Keskin, S.; Pavel, S. T. I.; Sak, R.; Bahadori, F.; Aslan, A. F.; Aktas, M.; Karakecili, F.; Kalkan, A.; Özdarendeli, A.; Doymaz, M. Z.

CCHFV has the potential for human-to-human transmission, and there is no effective and approved vaccine or treatment. Therefore, the development of an effective vaccine against CCHFV is of critical importance. Building on the success of mRNA-based vaccines during the COVID-19 pandemic, this study reports the development of a mRNA vaccine candidate expressing the NP of CCHFV. The CCHFV NP in vitro transcript (IVT) was designed with pseudouridine ({Psi}) nucleoside modification. As part of the preclinical characterization of the IVT vaccine candidate, the biochemical and immunological properties of NP were confirmed in Huh-7 cells transfected with IVT NP-{Psi}mRNA. Afterwards, the efficacy of IVT NP-{Psi}mRNA immunization was evaluated in immunocompetent BALB/c and transiently immunosuppressed (IS) C57BL/6 mice. In CCHFV challenge studies, IS C57BL/6 mice were used. IS C57BL/6 mice were immunized intramuscularly with 2 doses of NP- {Psi}mRNA, either naked or encapsulated in Poly(lactic-co-glycolic acid) (PLGA) nanoparticles, administered 14 days apart.

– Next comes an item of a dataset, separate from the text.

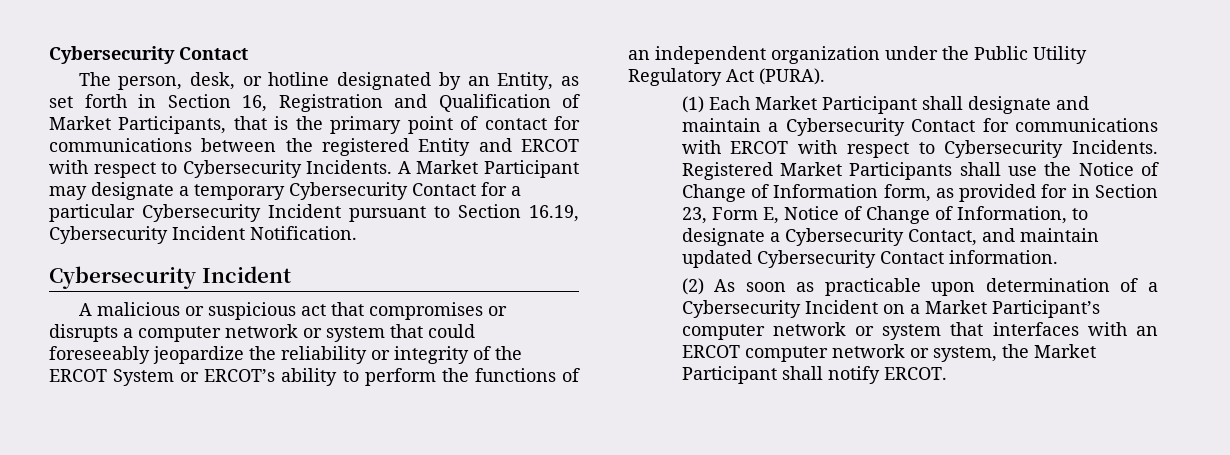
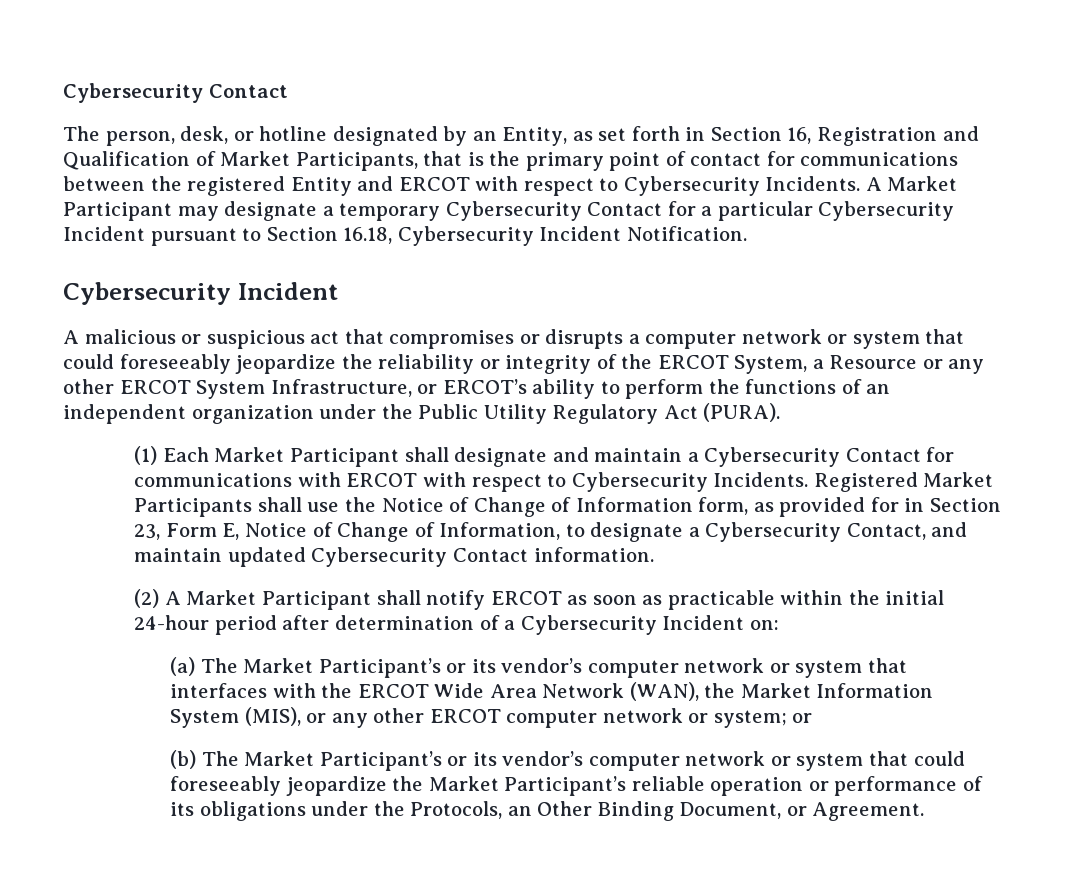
[529,205,579,222] 16.19, -> [343,227,393,244] 16.18,
[113,369,175,386] System -> [734,355,985,374] [63,379,412,399] System, a Resource or any other ERCOT System Infrastructure,
[714,278,976,296] As soon as practicable upon -> [164,590,945,610] [134,615,330,635] A Market Participant shall notify ERCOT as soon as practicable within the initial 24-hour period after
[882,300,1100,318] on a Market Participant’s -> [749,620,779,630] [170,657,583,678] on: // (a) The Market Participant’s or its vendor’s
[1136,326,1158,336] [681,344,1096,362] [681,366,947,384] an ERCOT computer network or system, the Market Participant shall notify ERCOT. -> [321,682,934,701] [170,707,813,728] [170,750,965,771] [170,776,983,796] [170,801,925,821] the ERCOT Wide Area Network (WAN), the Market Information System (MIS), or any other ERCOT computer network or system; or // (b) The Market Participant’s or its vendor’s computer network or system that could foreseeably jeopardize the Market Participant’s reliable operation or performance of its obligations under the Protocols, an Other Binding Document, or Agreement.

High levels of CCHFV NP-specific humoral and cellular responses were demonstrated in BALB/c mice immunized with IVT NP- {Psi}mRNA. In challenge experiments, 100% protection was achieved by both the naked and PLGA-encapsulated IVT NP-{Psi}mRNA immunizations. Additionally, full protection was observed in mice immunized with inactivated CCHFV, whereas only 20% protection was detected in the unmodified IVT NP-mRNA vaccinated animals. In the protected mice, viral clearance was observed in the spleen, liver tissues, and blood on day 14 post-challenge. This study demonstrates that NP, the most abundant protein of the virus, is capable of providing full protection as a standalone vaccine candidate.